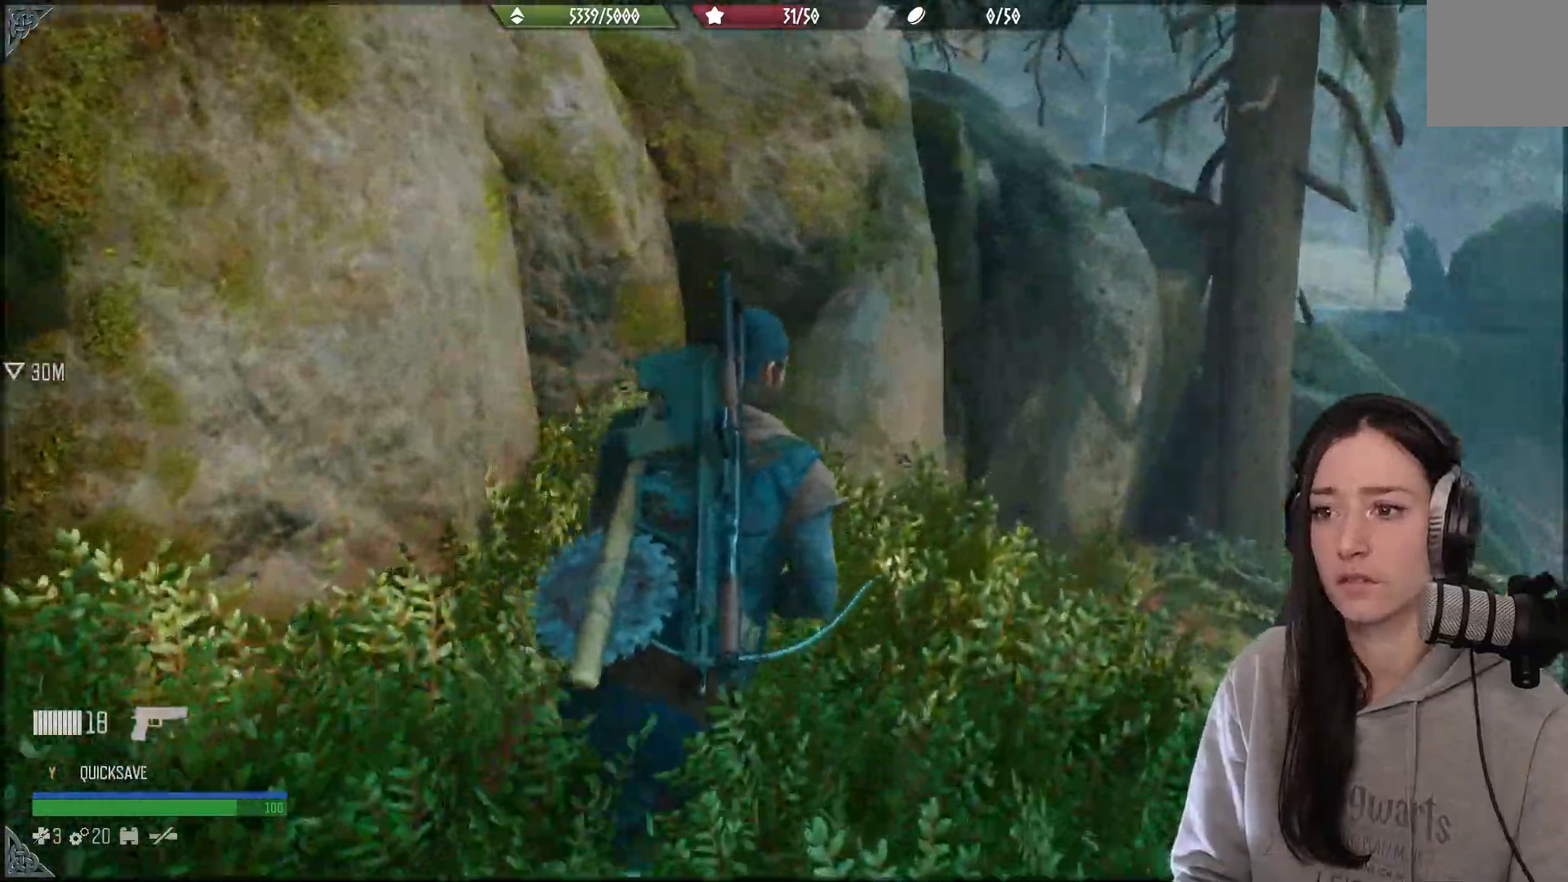
{"buttons": [], "left_stick": "up", "right_stick": "right"}
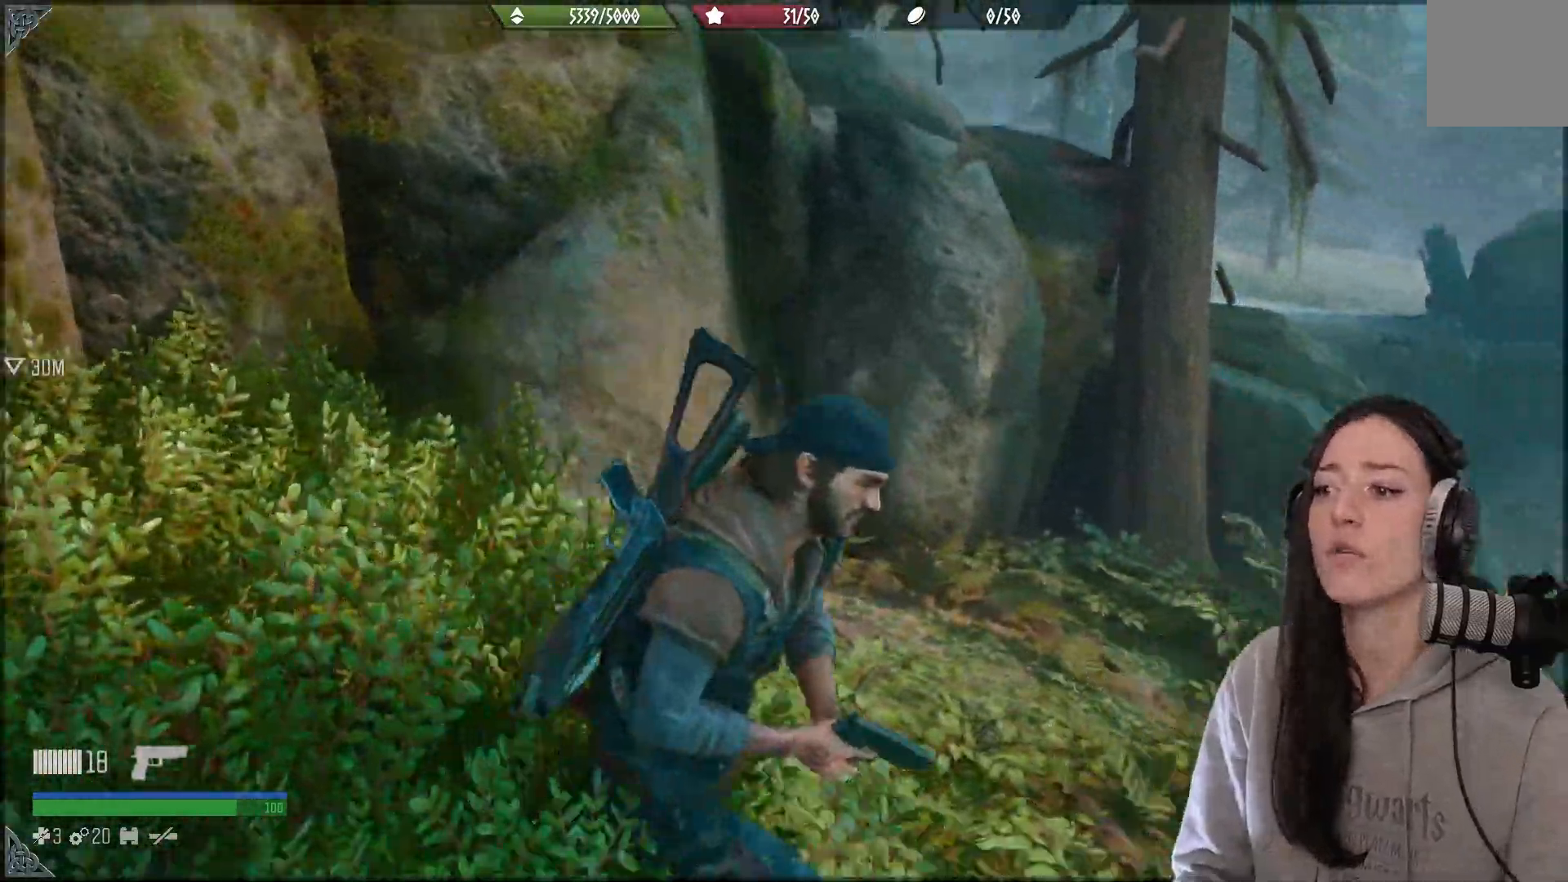
{"buttons": [], "left_stick": "up", "right_stick": "center", "events": [[117, "L3", "down"], [233, "L3", "up"], [450, "right_stick", "center"]]}
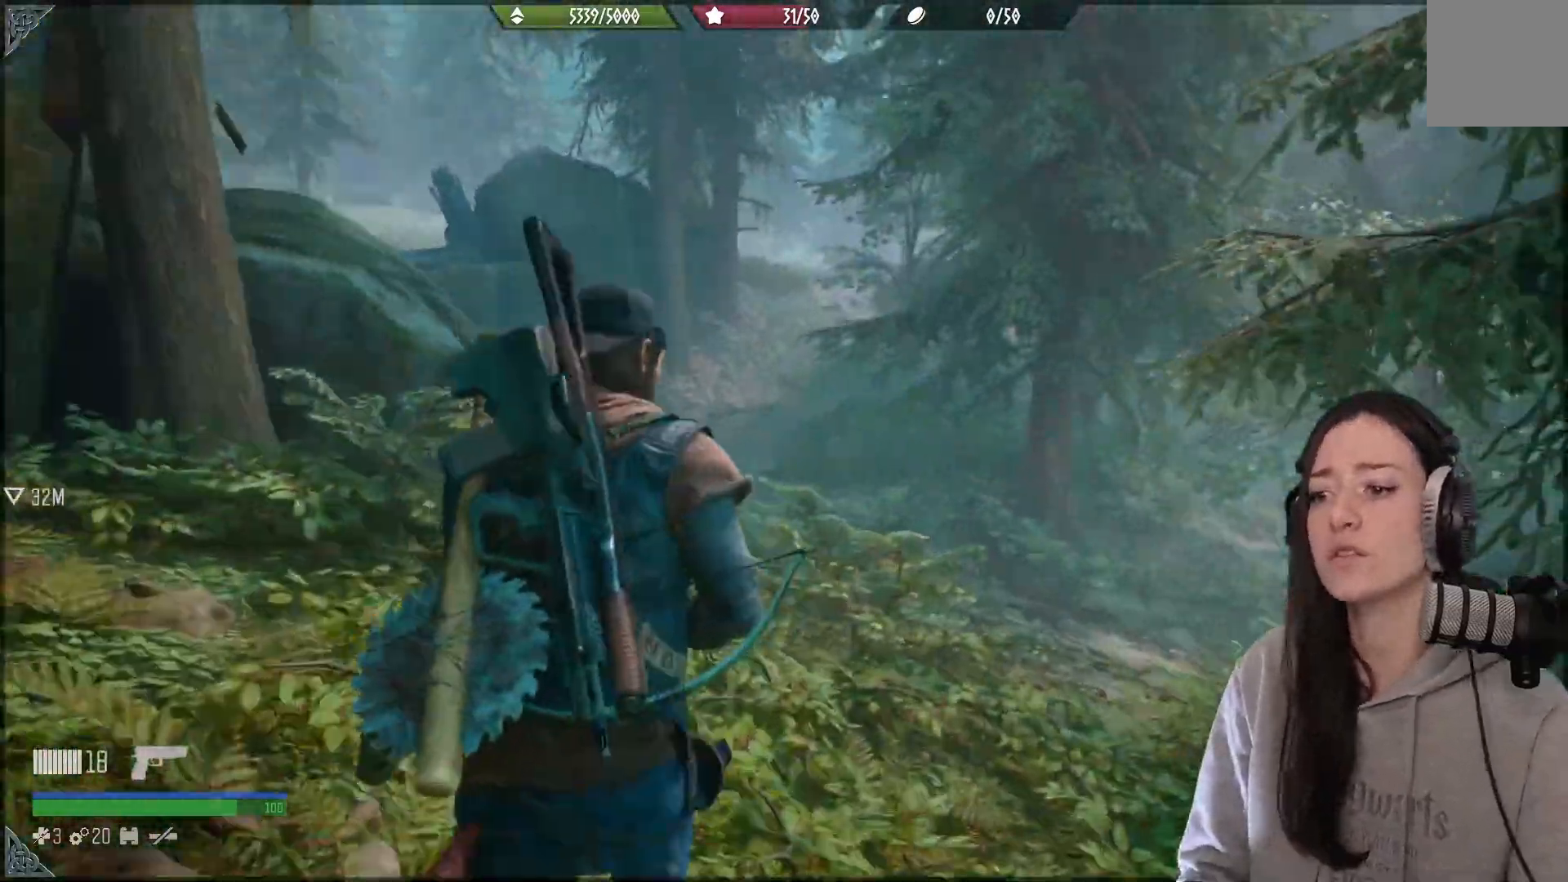
{"buttons": [], "left_stick": "up", "right_stick": "center", "events": [[200, "right_stick", "down"], [433, "right_stick", "center"]]}
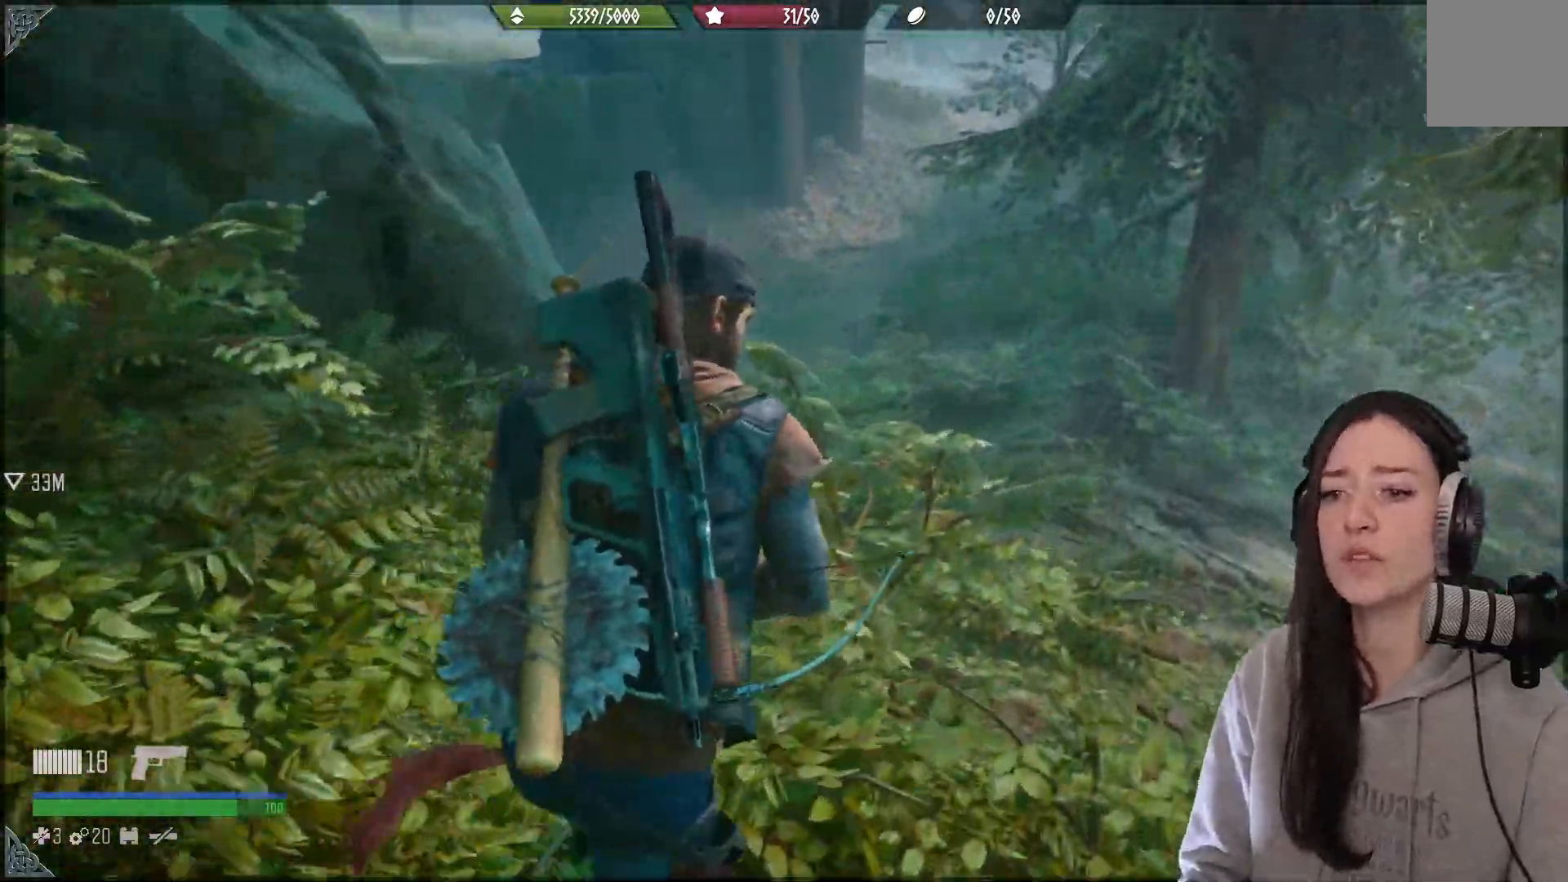
{"buttons": [], "left_stick": "up", "right_stick": "up-left", "events": [[317, "right_stick", "up-left"]]}
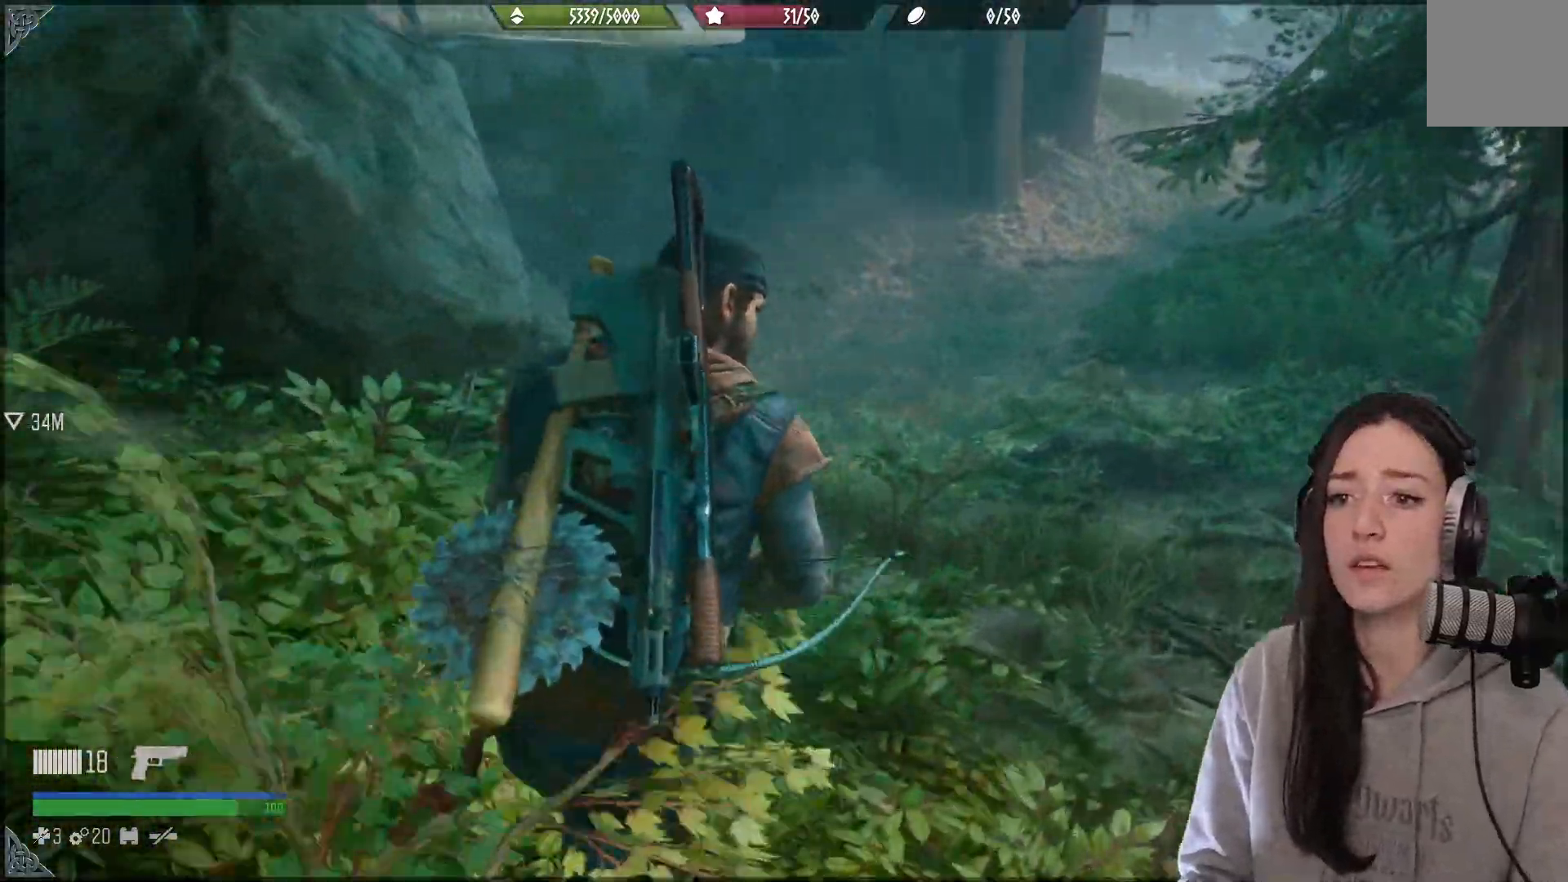
{"buttons": [], "left_stick": "up", "right_stick": "up-left", "events": []}
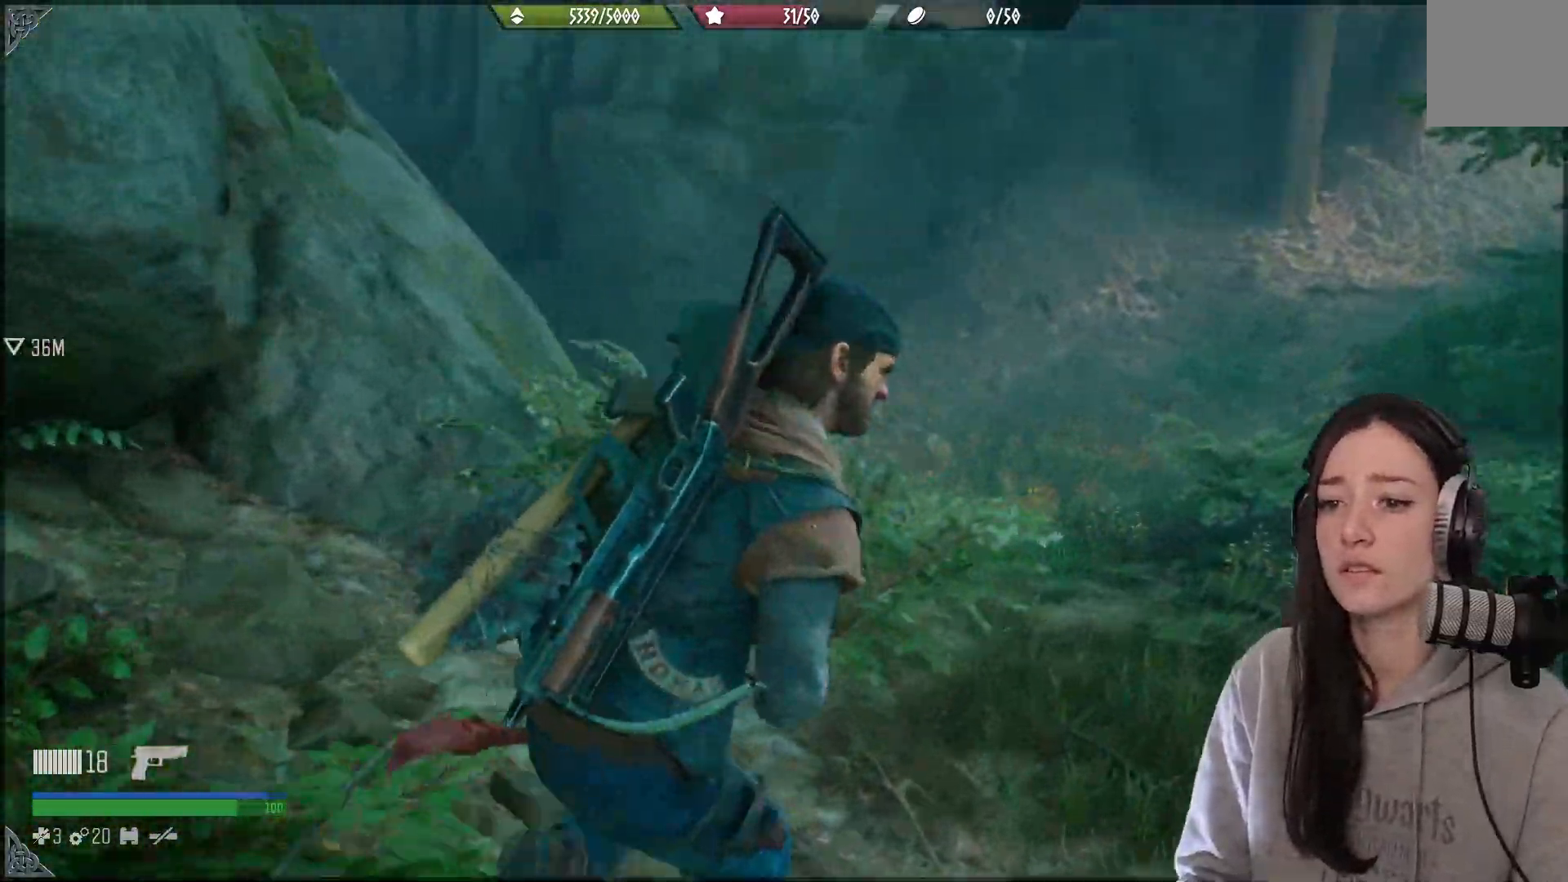
{"buttons": [], "left_stick": "up-right", "right_stick": "up-left", "events": [[250, "left_stick", "up-right"], [300, "right_stick", "left"], [450, "right_stick", "up-left"]]}
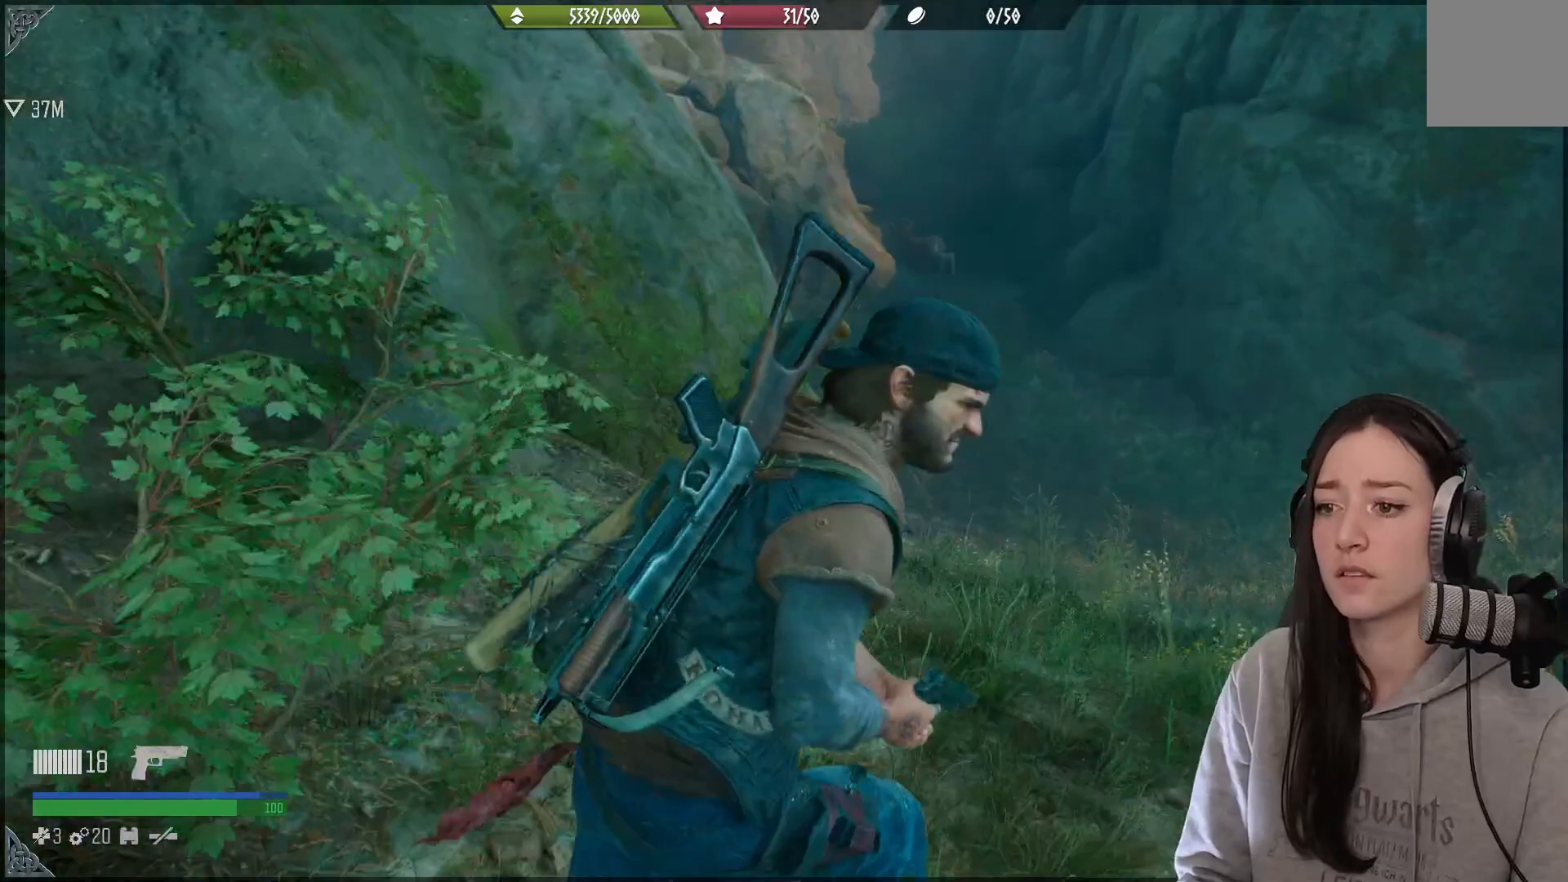
{"buttons": [], "left_stick": "center", "right_stick": "center", "events": [[183, "right_stick", "center"], [283, "left_stick", "center"]]}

━━━━━━

▸ What is required:
Go through the records above and copy each line where "center" is found.

▸ Solution:
{"buttons": [], "left_stick": "up", "right_stick": "center", "events": [[117, "L3", "down"], [233, "L3", "up"], [450, "right_stick", "center"]]}
{"buttons": [], "left_stick": "up", "right_stick": "center", "events": [[200, "right_stick", "down"], [433, "right_stick", "center"]]}
{"buttons": [], "left_stick": "center", "right_stick": "center", "events": [[183, "right_stick", "center"], [283, "left_stick", "center"]]}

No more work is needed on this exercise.